## Extract provided
Shankar Shanmugam (born 17 August 1963), credited as S. Shankar or his mononym Shankar, is an Indian filmmaker who predominantly works in Tamil cinema. He is one of the most prolific and highest paid film directors in India. His films typically deal with the contemporary social issues, vigilante themes and the usage of state of the art technology and VFX.

He made his debut as a director in the film Gentleman (1993), for which he won the Filmfare Best Director Award and the Tamil Nadu State Film Award for Best Director. He usually collaborates with composer A. R. Rahman, both having done over 11 films together. Two of his films Indian (1996) and Mudhalvan (1998), which deal with social and political issues, was commercially very successful and also submitted by India for the Academy Award for Best Foreign Language Film, but neither earned a nomination. He was awarded an honorary doctorate by M. G. R. University.

His psychological thriller Anniyan, featuring Vikram in three distinct characters (Ambi, Remo & Anniyan) was released in 2005. After Anniyan, Shankar teamed up with Rajinikanth on Sivaji (2007), the most expensive Indian film at that time.   He was paid with a record salary of 100 million for the film . It went on to become one of the highest grossing Tamil films at that time and  the highest grosser of the year. He again collaborated with Rajinikanth for a science-fiction film Enthiran (2010), which again turned out to be highest grossing Tamil film at that time and also its sequel 2.0 (2018), is the seventh highest-grossing film in India and the ninth highest-grossing Indian film worldwide.

Early life
Shankar was born on 17 August 1963 in Kumbakonam, Thanjavur district, Tamil Nadu to Muthulakshmi and Shanmugam. He completed his diploma in Mechanical Engineering from Central Polytechnic College and worked in an typewriting company before entering the film industry. He was roped into the film industry as a screenwriter by S. A. Chandrasekhar, who accidentally saw the drama stage shows made by Shankar and his team. Though he wanted to be an actor, he chose to be a director instead and became one of the leading directors in Indian Cinema.

Career

1990s
Shankar began his career as an actor in the films Vasantha Raagam in 1986 and Seetha. He later became an assistant to film directors like S. A. Chandrasekhar and Pavithran. His first break in Hindi films was as an assistant director to S. A. Chandrasekhar in Jai Shiv Shankar (1990) produced by Rajesh Khanna. His final movie with S. A. Chandrasekhar was Nanbargal.

In 1993, he made his directional debut through Gentleman. Starring Arjun Sarja in the lead role, the film was made with a higher budget in Tamil cinema during that time, won positive response and became a blockbuster. A. R. Rahman, the film's music composer continued to work with Shankar in his following 6 directorial ventures.

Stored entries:
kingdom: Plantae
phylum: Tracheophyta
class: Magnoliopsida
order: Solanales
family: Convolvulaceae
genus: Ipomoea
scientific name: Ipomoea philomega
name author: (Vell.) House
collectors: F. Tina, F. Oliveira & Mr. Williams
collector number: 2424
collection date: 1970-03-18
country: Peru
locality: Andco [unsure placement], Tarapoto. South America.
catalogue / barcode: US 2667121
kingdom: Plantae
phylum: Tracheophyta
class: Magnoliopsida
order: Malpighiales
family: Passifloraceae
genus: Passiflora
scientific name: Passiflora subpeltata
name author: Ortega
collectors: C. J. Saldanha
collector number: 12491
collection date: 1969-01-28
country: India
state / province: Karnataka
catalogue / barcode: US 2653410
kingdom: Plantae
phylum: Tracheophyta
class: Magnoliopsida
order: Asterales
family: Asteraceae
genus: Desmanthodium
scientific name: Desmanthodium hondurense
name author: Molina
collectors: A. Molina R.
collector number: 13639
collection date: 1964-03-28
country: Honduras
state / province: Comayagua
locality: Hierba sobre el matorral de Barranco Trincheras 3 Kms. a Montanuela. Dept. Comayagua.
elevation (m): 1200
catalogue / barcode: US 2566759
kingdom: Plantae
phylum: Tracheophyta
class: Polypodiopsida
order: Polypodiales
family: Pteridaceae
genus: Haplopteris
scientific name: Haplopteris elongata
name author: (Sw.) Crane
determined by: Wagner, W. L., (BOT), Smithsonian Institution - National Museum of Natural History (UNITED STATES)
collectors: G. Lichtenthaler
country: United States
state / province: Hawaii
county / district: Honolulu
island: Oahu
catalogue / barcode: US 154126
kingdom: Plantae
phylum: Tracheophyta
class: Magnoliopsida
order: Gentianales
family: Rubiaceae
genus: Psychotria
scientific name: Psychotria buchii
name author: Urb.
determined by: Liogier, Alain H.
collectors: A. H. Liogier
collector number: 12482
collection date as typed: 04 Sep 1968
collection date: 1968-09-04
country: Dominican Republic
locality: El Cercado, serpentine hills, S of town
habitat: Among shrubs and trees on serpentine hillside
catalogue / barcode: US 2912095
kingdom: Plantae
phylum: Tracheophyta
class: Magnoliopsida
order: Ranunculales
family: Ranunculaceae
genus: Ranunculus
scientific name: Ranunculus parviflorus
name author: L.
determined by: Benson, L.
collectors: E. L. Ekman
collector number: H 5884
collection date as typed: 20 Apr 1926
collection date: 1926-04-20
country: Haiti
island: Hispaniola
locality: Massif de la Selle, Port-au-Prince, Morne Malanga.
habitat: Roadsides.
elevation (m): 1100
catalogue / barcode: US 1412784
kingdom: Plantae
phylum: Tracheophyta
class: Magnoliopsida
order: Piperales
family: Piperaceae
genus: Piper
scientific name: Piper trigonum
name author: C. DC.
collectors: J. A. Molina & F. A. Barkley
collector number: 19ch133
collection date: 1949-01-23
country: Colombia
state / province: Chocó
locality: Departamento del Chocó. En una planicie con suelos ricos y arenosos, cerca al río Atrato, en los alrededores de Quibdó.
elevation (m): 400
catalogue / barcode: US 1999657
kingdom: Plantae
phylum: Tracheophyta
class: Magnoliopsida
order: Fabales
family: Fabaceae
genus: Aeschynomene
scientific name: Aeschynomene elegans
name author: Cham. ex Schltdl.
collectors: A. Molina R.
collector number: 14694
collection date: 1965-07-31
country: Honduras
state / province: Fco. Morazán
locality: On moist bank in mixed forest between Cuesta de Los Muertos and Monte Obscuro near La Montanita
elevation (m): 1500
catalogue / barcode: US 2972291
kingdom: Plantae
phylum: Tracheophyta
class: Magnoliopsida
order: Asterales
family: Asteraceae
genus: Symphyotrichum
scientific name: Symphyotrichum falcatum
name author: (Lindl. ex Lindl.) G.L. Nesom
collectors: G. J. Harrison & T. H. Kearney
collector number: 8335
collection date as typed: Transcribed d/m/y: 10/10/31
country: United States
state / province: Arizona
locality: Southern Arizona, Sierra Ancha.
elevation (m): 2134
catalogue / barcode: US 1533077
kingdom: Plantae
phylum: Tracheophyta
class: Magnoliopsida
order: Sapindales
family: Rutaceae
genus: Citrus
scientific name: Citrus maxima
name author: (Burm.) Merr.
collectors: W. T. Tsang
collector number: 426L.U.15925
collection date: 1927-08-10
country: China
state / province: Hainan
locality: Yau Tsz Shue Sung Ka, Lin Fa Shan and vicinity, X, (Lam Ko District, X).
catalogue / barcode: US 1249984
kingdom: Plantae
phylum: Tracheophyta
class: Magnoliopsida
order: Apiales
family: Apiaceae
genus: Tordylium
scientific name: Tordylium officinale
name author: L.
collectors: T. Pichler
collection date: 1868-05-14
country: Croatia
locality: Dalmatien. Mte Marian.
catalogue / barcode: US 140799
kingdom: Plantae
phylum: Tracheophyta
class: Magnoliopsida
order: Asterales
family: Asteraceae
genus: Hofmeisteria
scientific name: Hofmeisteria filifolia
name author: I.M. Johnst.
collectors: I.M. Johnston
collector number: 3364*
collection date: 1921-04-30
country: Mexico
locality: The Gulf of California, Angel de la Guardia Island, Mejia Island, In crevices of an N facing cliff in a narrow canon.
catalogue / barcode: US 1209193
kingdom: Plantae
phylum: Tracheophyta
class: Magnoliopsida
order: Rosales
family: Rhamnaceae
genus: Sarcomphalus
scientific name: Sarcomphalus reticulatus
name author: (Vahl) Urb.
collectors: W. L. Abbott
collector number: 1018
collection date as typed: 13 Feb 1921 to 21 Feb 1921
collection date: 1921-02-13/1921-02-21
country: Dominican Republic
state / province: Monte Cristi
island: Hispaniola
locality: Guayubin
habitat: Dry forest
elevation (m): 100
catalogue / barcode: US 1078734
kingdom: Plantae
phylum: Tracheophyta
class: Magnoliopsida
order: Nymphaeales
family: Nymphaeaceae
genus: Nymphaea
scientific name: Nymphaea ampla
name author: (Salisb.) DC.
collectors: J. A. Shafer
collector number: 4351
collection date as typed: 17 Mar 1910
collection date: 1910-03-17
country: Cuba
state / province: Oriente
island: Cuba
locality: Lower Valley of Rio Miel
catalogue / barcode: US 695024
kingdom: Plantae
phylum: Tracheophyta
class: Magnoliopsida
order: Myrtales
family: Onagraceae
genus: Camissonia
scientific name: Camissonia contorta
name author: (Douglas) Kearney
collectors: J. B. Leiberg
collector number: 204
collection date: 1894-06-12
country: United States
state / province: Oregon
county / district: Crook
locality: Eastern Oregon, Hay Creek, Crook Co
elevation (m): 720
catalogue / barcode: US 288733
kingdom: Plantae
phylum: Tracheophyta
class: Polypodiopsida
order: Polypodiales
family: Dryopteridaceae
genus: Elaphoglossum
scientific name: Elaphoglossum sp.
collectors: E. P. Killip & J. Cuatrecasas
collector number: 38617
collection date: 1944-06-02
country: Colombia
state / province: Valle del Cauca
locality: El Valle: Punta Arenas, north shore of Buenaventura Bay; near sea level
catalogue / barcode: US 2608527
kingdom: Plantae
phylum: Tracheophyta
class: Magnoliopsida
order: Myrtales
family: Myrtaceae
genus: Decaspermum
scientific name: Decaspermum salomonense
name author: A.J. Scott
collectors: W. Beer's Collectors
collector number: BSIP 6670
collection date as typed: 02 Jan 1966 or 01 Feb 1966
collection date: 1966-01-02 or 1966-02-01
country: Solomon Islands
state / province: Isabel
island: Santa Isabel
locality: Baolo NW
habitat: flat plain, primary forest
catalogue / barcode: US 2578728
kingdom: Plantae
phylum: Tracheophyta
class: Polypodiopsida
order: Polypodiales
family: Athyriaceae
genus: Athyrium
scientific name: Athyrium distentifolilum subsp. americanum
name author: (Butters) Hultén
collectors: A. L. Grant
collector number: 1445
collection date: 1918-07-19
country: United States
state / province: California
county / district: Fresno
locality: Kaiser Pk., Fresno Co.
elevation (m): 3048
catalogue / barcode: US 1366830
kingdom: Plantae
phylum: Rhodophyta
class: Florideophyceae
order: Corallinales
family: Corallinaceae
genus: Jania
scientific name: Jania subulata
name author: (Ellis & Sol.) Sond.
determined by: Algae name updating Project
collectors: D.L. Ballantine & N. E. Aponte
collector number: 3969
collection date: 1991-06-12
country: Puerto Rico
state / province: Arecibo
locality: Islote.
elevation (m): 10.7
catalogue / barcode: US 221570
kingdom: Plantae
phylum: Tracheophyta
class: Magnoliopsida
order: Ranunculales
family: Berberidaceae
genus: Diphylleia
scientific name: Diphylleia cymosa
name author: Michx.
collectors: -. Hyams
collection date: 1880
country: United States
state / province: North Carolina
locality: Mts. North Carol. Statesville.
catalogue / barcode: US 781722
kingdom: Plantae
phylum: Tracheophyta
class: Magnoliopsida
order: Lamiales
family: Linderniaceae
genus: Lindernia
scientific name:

## Stated exercise
Please reproduce the passage of the S. Shankar biography from "Shankar Shanmugam (born" to "technology and VFX.", word for word.

## Correct response
Shankar Shanmugam (born 17 August 1963), credited as S. Shankar or his mononym Shankar, is an Indian filmmaker who predominantly works in Tamil cinema. He is one of the most prolific and highest paid film directors in India. His films typically deal with the contemporary social issues, vigilante themes and the usage of state of the art technology and VFX.